Directive: Reproduce the lines below verbatim, beginning with the first and continuing down through the line that contains "Majority | Vote: 1,986 -> 4,323".

Data in this exercise:
········
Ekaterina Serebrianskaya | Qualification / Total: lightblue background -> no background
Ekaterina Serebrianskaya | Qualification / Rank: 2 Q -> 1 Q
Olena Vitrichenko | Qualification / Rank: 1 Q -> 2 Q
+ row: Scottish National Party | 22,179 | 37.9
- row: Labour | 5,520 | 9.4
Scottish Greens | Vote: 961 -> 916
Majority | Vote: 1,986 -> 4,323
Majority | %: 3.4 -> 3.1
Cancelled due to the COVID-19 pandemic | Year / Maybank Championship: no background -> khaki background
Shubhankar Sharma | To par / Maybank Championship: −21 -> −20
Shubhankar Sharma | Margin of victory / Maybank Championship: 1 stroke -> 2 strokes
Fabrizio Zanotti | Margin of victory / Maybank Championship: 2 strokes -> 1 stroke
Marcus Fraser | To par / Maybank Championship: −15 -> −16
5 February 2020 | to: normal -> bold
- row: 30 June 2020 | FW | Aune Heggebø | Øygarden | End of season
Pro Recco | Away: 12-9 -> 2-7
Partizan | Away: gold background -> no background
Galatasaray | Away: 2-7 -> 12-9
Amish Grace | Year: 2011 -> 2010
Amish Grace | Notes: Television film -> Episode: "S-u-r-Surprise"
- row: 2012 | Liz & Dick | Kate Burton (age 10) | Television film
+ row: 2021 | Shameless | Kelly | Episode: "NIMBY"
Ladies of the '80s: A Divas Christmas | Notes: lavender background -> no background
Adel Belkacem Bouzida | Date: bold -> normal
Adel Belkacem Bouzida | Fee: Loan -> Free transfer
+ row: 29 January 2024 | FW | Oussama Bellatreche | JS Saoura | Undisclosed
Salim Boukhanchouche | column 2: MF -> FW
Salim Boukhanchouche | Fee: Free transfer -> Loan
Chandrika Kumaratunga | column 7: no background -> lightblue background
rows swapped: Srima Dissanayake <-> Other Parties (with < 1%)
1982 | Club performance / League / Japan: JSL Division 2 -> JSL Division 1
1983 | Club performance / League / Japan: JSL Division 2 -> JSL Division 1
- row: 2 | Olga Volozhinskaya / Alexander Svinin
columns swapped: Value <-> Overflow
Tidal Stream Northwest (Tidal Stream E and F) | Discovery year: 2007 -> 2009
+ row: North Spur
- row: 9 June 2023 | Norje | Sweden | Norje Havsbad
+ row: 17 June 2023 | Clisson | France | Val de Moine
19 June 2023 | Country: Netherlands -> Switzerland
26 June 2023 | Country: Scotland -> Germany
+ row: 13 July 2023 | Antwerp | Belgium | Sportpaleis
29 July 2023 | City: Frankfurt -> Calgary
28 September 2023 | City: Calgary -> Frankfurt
········
Output for this exercise:
Ekaterina Serebrianskaya | Qualification / Total: lightblue background -> no background
Ekaterina Serebrianskaya | Qualification / Rank: 2 Q -> 1 Q
Olena Vitrichenko | Qualification / Rank: 1 Q -> 2 Q
+ row: Scottish National Party | 22,179 | 37.9
- row: Labour | 5,520 | 9.4
Scottish Greens | Vote: 961 -> 916
Majority | Vote: 1,986 -> 4,323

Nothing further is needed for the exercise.